Editorial : Gnonnas Pedro : la mémoire oubliée !

Moïse DOSSOUMOU 13 août 2014

Il s’appelait Pierre Sossou Gnonnan. Célèbre sous le nom de Gnonnas Pedro, ce monument de la musique béninoise, parti trop tôt pour l’éternité, a laissé un grand vide dans le cœur des mélomanes. En achevant sa course ici-bas le 12 août 2004, rongé par la maladie, il laissait dans la tristesse et le désarroi, enfants, parents et amis ainsi que des milliers de fans qui ont su puiser à la source de ses œuvres le réconfort tant recherché en ces jours-là.
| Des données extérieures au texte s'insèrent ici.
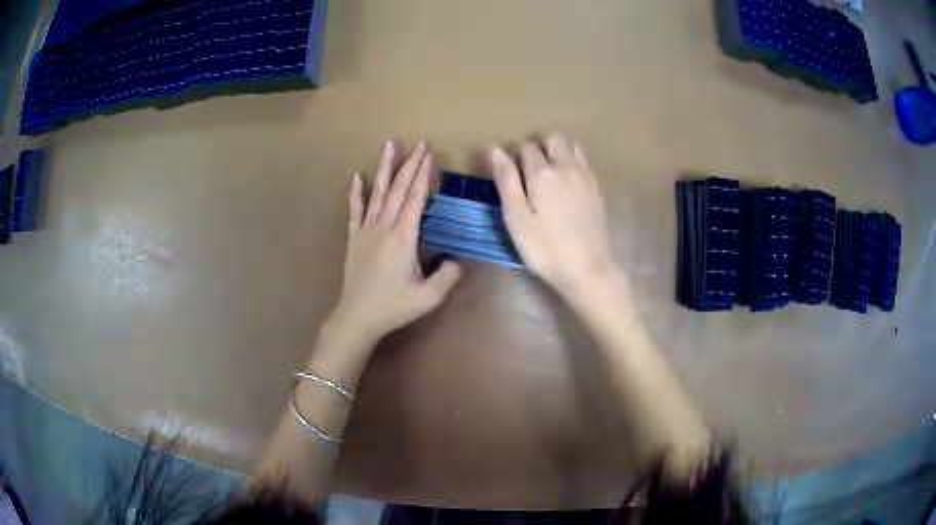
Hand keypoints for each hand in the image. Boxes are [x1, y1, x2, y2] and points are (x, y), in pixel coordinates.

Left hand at [328, 142, 461, 345]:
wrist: (357, 317)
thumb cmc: (393, 307)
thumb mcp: (429, 297)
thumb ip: (448, 276)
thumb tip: (458, 259)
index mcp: (403, 237)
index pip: (415, 198)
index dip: (423, 176)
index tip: (429, 156)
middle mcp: (384, 227)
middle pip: (398, 189)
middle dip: (410, 165)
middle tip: (419, 144)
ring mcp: (365, 230)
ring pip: (377, 193)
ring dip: (384, 169)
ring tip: (389, 146)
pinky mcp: (353, 238)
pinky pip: (354, 210)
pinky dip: (355, 193)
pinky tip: (355, 177)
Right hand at [490, 134, 618, 298]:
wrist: (588, 270)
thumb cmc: (545, 249)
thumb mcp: (516, 219)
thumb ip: (506, 181)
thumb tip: (495, 149)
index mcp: (543, 173)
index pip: (526, 147)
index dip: (515, 155)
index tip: (511, 173)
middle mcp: (566, 167)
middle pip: (553, 138)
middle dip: (539, 145)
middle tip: (529, 170)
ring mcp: (586, 176)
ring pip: (572, 145)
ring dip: (558, 150)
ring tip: (549, 172)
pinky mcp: (597, 189)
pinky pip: (584, 161)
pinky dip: (573, 161)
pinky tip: (567, 182)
Sa discographie, riche et variée, est le témoignage de l’immensité et de la densité du créateur chevronné d’œuvres de l’esprit qu’il fut. Sa musique d’une richesse incontestable a été consacrée essentiellement à la promotion de deux rythmes : la salsa et le agbadja. Ce dernier en l’occurrence, prisé dans son Mono natal, lui permettait de jeter fièrement et avec prestance son pagne à l’épaule, un peu comme pour revendiquer son africanité. Patriote jusqu’au bout des ongles, il s’est évertué de son mieux à hisser haut le drapeau national lors de ses déplacements à l’étranger, notamment au sein du groupe Africando où il atteint le sommet de sa carrière.
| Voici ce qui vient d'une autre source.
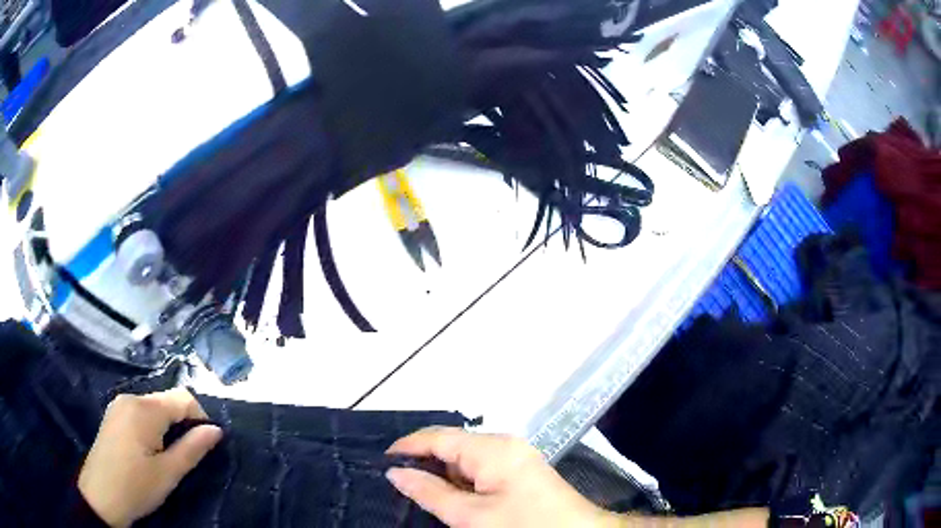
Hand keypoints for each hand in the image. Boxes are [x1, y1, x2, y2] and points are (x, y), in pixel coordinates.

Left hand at [78, 388, 222, 526]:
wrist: (100, 496)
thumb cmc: (136, 487)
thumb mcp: (169, 474)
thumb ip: (192, 449)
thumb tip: (216, 430)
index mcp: (144, 409)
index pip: (183, 398)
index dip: (200, 418)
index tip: (205, 445)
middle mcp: (130, 398)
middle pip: (167, 400)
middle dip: (183, 423)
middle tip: (186, 455)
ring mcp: (118, 405)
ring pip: (153, 407)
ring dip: (167, 426)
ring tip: (167, 456)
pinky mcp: (113, 415)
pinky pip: (139, 412)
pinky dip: (152, 426)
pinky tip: (149, 450)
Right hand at [385, 427, 612, 527]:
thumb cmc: (523, 526)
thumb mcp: (471, 516)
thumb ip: (430, 493)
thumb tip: (395, 473)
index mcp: (492, 448)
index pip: (438, 437)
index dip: (407, 446)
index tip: (380, 461)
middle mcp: (504, 443)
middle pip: (452, 444)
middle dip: (424, 460)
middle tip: (395, 478)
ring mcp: (515, 455)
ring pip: (466, 457)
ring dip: (442, 472)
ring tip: (416, 488)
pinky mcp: (520, 469)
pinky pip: (481, 467)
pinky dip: (461, 479)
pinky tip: (449, 494)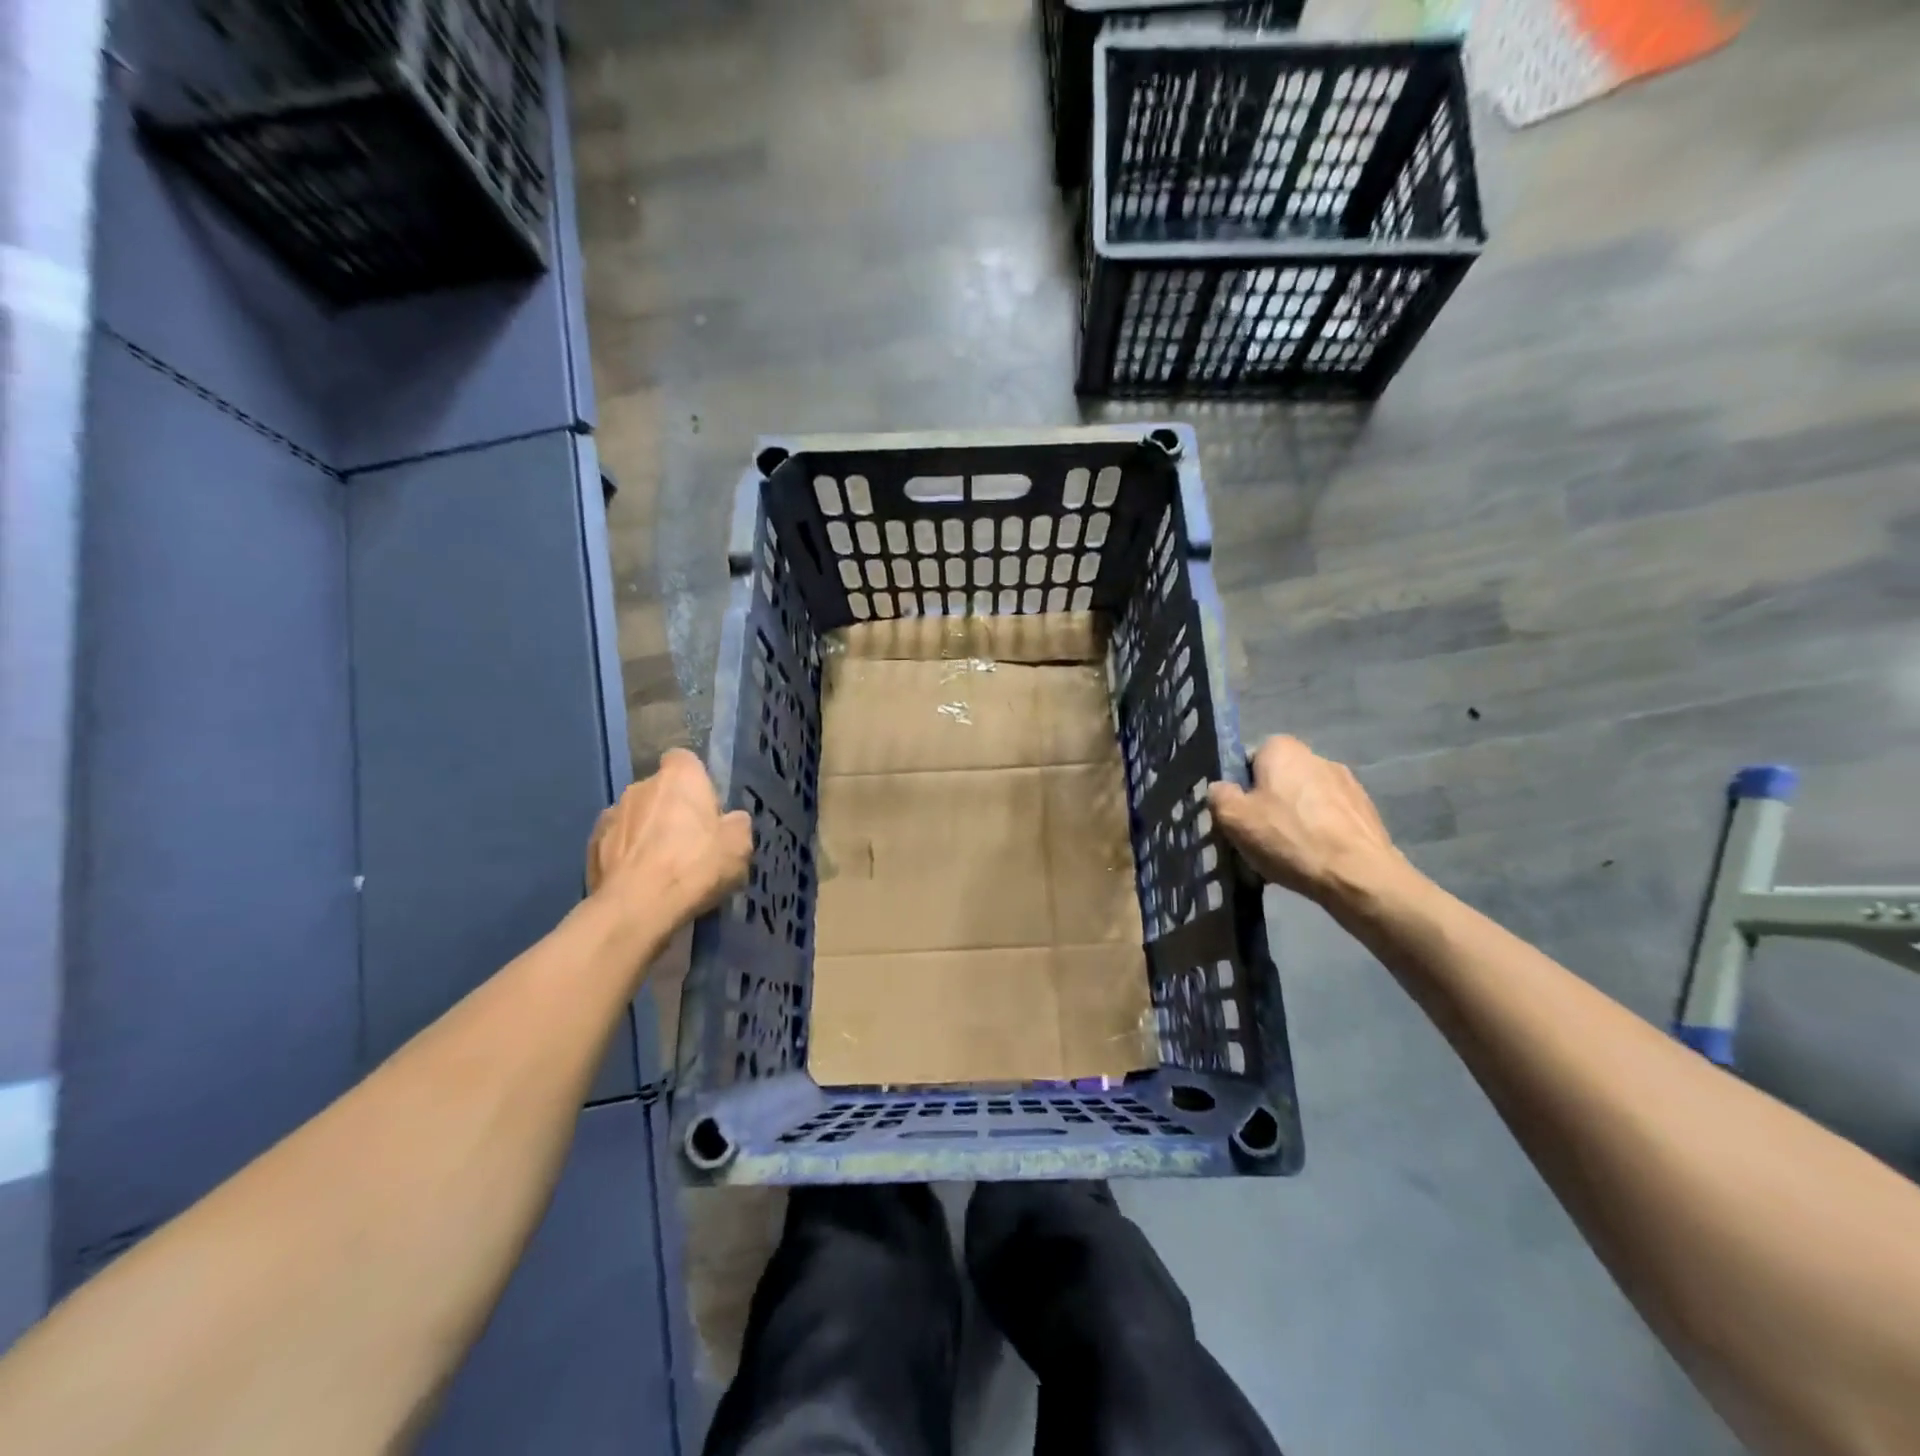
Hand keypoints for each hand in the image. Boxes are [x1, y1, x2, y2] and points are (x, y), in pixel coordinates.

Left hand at [587, 749, 752, 927]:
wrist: (637, 907)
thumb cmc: (696, 866)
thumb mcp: (740, 846)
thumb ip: (736, 824)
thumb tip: (730, 821)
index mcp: (679, 777)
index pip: (685, 760)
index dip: (696, 782)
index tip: (706, 808)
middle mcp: (640, 786)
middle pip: (659, 791)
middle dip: (671, 810)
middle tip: (688, 843)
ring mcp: (610, 814)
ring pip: (635, 817)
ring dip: (646, 833)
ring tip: (660, 867)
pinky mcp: (590, 845)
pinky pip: (615, 843)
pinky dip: (626, 855)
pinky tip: (638, 880)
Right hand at [1210, 736, 1404, 905]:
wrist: (1358, 875)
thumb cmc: (1289, 838)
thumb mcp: (1233, 818)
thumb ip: (1219, 795)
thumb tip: (1222, 789)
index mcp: (1282, 748)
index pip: (1249, 761)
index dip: (1239, 789)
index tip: (1238, 816)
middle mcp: (1317, 756)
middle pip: (1278, 780)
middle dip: (1267, 804)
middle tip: (1258, 838)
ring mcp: (1347, 783)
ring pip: (1304, 800)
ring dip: (1294, 820)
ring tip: (1287, 854)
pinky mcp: (1366, 810)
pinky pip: (1328, 818)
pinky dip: (1318, 834)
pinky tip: (1312, 860)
Dix ans après sa disparition, Gnonnas Pedro n’a pas bénéficié de la même sollicitude de la part du peuple béninois. La résidence Tognivia de Lokossa qu’il a bâtie et dans laquelle reposent ses restes végète piteusement dans un état délabré. Le musée qu’il a voulu créer en ces lieux ne sera qu’un rêve fugace. Aucun intérêt conséquent n’a été accordé à ce projet qu’il chérissait de son vivant. Ses proches, ses fans et même les pouvoirs publics n’ont pas cru devoir poursuivre l’œuvre entamée. Et pourtant, que n’a-t-il pas fait pour son pays ?
A défaut d’un conservatoire, d’une place publique, d’une avenue, d’une école de musique ou même d’une statue érigée en son nom, la restauration de cette résidence à des fins de lieu de souvenir où ses œuvres seront exposées pour la postérité est le moins qu’on puisse faire en hommage à sa mémoire. Une portion congrue du milliard culturel âprement disputé par les artistes suffit amplement pour restaurer sa mémoire.
La vive émotion ressentie lors de ses obsèques et les multiples discours bienveillants prononcés en cette occasion n’étaient que du vent. Dix ans plus tard, il faut bien admettre la vérité. Les promoteurs des bonnes intentions ont disposé du temps nécessaire pour accomplir ne serait-ce qu’une infime action en hommage à sa mémoire. Au Bénin, l’indifférence est un plat copieusement servi à ceux qui ont marqué positivement l’histoire du pays. Gnonnas Pedro n’a pas échappé à ce triste sort. Mais puisqu’il n’est jamais trop tard pour bien faire, gageons que la prochaine décennie ne sera pas aussi terne que la précédente.